Um dia, uma menina disse assim:
- Quero voar.
E um a migo dela, com quem ela estava a brincar respondeu-lhe:
- Voar é para os pássaros.
E disse a menina
- Eu tenho a certeza de que era capaz. Se treinasse muito, tenho a certeza de que era capaz.
E respondeu-lhe o amigo:
- Capaz eras, mas tinhas de treinar para aí, para aí uns trezentos anos.
- Trezentos anos? Ora bolas, daqui a trezentos anos já estou muito velha para voar. Sei lá onde estou daqui a trezentos anos! Eu queria voar era já.
- Sem te treinares?
- E os aviões, treinam-se? Não se treinam… Mal estão acabados de fazer começam logo a voar.
- Ah, mas os aviões são conduzidos por um piloto. E o piloto treina-se.
- Isso é verdade. Mas os pássaros, por exemplo, não se treinam e sabem voar.
- Ai isso é que se treinam, vão para o campo treinar-se. É por isso que se diz “um campo de treinos”. Os pássaros começam com o salto em altura, depois treinam o salto em comprimento, depois o salto em largura, depois o salto à vara, e a seguir vai-se tirando a vara aos bocadinhos, sem eles repararem e pronto, a certa altura já sabem voar, os pássaros. Bom, nota que com as pessoas é muito mais complicado do que com os pássaros. Para já não temos asas.

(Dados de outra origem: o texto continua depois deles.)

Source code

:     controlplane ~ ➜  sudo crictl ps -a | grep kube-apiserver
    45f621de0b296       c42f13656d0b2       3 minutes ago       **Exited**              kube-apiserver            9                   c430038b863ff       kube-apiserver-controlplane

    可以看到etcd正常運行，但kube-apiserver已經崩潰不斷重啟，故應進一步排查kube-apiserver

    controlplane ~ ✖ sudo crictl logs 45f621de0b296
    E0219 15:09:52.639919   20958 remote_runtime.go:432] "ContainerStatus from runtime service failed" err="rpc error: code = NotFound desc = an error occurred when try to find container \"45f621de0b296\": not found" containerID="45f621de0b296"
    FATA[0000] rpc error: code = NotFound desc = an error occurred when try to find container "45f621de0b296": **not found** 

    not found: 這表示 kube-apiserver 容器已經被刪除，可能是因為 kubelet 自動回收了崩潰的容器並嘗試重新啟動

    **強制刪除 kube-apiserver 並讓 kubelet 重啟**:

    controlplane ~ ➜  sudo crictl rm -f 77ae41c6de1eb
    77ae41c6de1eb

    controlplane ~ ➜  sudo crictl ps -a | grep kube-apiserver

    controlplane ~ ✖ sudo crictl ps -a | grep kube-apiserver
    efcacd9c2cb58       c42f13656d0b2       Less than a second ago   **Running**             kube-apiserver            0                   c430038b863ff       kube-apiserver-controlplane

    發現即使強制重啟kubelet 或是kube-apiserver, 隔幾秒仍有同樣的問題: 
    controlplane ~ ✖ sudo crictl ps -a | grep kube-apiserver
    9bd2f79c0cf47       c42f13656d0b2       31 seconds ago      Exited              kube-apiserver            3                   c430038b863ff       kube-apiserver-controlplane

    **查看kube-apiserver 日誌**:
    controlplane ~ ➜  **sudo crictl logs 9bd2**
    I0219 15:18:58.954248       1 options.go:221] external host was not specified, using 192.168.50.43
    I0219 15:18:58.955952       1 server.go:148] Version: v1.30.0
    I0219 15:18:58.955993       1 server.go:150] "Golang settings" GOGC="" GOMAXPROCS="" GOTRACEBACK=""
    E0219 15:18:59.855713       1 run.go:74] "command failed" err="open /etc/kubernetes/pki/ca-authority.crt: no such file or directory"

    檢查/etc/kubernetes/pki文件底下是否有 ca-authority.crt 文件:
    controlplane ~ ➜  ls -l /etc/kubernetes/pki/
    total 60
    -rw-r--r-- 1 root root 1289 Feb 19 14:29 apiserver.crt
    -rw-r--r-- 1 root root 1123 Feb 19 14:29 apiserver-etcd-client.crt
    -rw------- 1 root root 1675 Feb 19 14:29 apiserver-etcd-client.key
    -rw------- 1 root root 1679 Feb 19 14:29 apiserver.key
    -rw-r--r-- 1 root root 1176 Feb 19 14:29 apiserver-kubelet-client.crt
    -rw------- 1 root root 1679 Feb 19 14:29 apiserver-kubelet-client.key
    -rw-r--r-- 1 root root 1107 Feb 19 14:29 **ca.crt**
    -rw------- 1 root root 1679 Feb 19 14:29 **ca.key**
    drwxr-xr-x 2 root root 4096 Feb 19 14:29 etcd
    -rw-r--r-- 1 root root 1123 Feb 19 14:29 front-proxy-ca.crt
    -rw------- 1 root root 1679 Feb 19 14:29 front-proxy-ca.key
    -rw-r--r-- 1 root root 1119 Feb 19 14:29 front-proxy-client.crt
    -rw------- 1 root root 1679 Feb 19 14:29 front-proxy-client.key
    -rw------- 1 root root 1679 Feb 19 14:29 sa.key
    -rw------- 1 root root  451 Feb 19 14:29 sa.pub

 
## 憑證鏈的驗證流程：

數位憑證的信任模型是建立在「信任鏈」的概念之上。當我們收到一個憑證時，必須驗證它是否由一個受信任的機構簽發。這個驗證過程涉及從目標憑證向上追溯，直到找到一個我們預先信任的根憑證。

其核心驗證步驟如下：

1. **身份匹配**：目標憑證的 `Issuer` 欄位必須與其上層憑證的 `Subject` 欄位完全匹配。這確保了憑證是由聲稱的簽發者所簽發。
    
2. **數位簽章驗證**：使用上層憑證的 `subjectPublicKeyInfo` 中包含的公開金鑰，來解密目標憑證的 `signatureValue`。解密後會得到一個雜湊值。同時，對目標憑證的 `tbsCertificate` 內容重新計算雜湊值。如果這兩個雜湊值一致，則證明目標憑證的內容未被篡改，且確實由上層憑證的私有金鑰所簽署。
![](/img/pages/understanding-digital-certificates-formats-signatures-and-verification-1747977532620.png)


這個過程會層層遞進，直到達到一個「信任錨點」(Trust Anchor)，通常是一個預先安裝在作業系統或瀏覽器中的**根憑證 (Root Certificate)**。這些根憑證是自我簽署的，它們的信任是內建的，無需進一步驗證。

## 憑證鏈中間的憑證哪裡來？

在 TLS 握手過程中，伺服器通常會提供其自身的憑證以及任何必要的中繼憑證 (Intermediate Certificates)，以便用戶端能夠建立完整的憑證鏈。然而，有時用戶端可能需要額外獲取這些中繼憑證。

- Não temos asas mas temos braços!
- Então experimenta dar aos braços.
- Já estou a dar aos braços.
- Estás a voar?
- Não.
- Então já vês que é difícil voar.
- Ah, mas posso pôr umas asas postiças. Da próxima vez que for comer frango, não como as asas e ponho-as nos braços. Depois, dou às asas e voo.
- Não voas nada, porque os frangos não conseguem quase voar.
- Ai não? Então o que fazem?
- Sei lá o que fazem; o que é que tu achas que os frangos fazem?
- Não sei, sei lá. Andam para ali sem fazer nada.
- Pois é, os frangos não voam.
- Pois é. Realmente se eu quiser voar, o melhor é eu apanhar um avião. Dá menos trabalho.
- Pois dá. Eu ando a juntar um escudo por semana para dar a volta ao mundo de avião.
- Um escudo por semana? Por esse andar nem daqui a trezentos anos tens dinheiro que chegue para isso.
- Tenho, tenho. Daqui a trezentos anos tenho…
Sérgio Godinho, em "A Caixa". Ilustrações de Joana Quental
2 comments:
Adorei esta história...Ri-me no final! Muito bom post:P
Voar é coisa de gente, espero que saibas disso. Voar nas cidades é particularmente arriscado. E, portanto, saboroso. Coisas de gente pouco arrumada. Pelo menos por dentro, onde há ondas todo o tempo. Mesmo que por fora estejamos impecavelmente fardados e arrumados.